Governing Law and Dispute Resolution:
  1. This Agreement and your relationship with Provider shall be governed exclusively by, and will be enforced, construed, a nd interpreted exclusively in accordance with, the laws applicable in the State of Colorado, without regard to its conflict of law provisions. All disputes under this Agreement will be resolved by the courts of Denver, Colorado, and Subscribers consent to the jurisdiction of and venue in such courts and waive any objection as to inconvenient forum. In any action or proceeding to enforce rights under this Agreement, the prevailing party shall be entitled to recover costs and legal fees.
Miscellaneous Provisions:
  1. Subscriber acknowledges the risk that information and the Content stored and transmitted electronically through the Service may be intercepted by third parties. Subscriber agrees to accept that risk and will not hold Provider liable for any loss, damage, or injury resulting from the interception of information. The Content is stored securely and encrypted. Only Provider, with strict business reasons, may access and transfer the Content and only to provide Subscriber with the Service. Provider will make reasonable efforts to provide notice to Subscriber prior to such access and transfer. Provider’s actions will comply with its obligations under Section Four (4) of this Agreement.
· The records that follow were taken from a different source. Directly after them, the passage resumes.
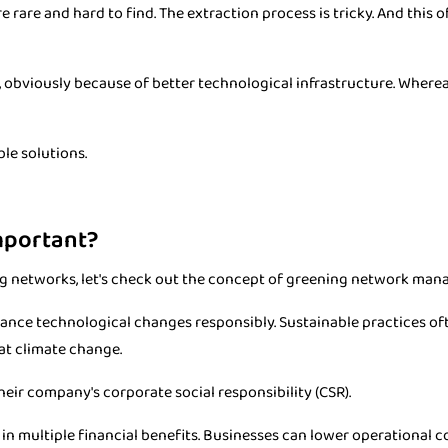
are and hard to find. The extraction process is tricky. And this o
 obviously because of better technological infrastructure. Wherea
ble solutions.
mportant?
g networks, let's check out the concept of greening network man
alance technological changes responsibly. Sustainable practices o
at climate change.
heir company's corporate social responsibility (CSR).
 multiple financial benefits. Businesses can lower operational c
  2. The failure of either party to enforce any provision hereof shall not constitute or be construed as a waiver of such provision or of the right to enforce it at a later time.
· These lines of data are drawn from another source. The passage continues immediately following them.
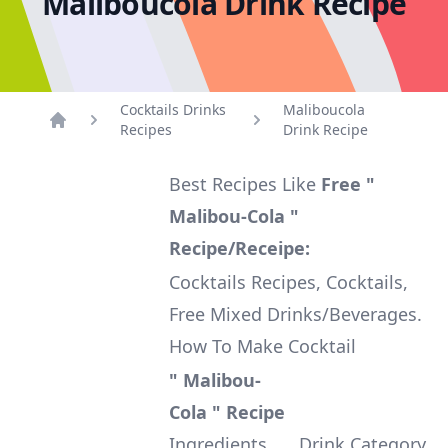
Maliboucola Drink Recipe
Cocktails Drinks
Maliboucola
Recipes
Drink Recipe
Home
Best Recipes Like
Free "
Malibou-Cola "
Recipe/Receipe:
Cocktails Recipes, Cocktails,
Free Mixed Drinks/Beverages.
How To Make Cocktail
" Malibou-
Cola " Recipe
Ingredients
Drink Category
  3. This Agreement constitutes the entire agreement between Authorized Users and Provider and governs Authorized Users use of the Service, superseding any prior agreements between Authorized Users and Provider (including, but not limited to, any prior versions of this agreement).
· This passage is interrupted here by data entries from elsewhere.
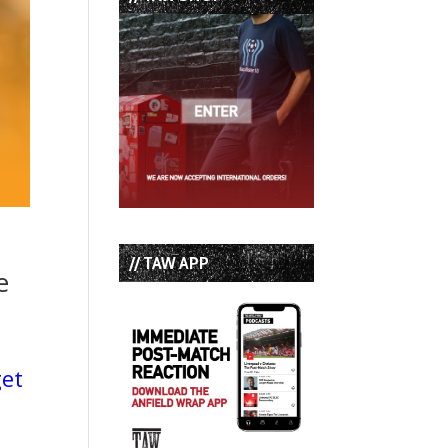
// TAW APP
e
get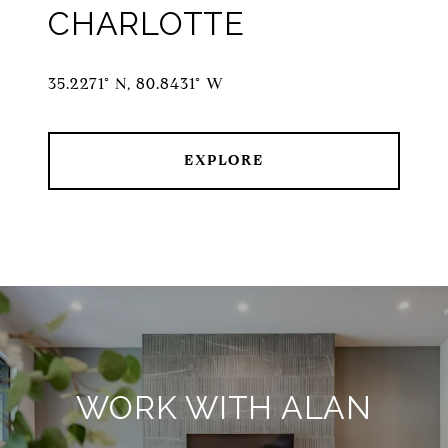
CHARLOTTE
35.2271° N, 80.8431° W
EXPLORE
WORK WITH ALAN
  4. Provider reserves the right to amend this Agreement. In the event of material changes to the Agreement, Provider will notify Subscribers, by email, or by other reasonable means of these changes prior to their enactment. Continued use of the Service by the Subscriber after reasonable notice will be considered acceptance of any new terms.
  5. Neither party may assign any of its rights or obligations hereunder, whether by operation of law or otherwise, without the prior written consent of the other party (which consent shall not be unreasonably withheld). Any attempt by a party to assign its rights or obligations under this Agreement in breach of this Section shall be void and of no effect.
  6. If any provisions of these Terms of Service shall be unlawful, void or for any reason unenforceable, then such provision shall be deemed severed from these Terms of Service and shall not affect the validity and enforceability of any remaining provisions.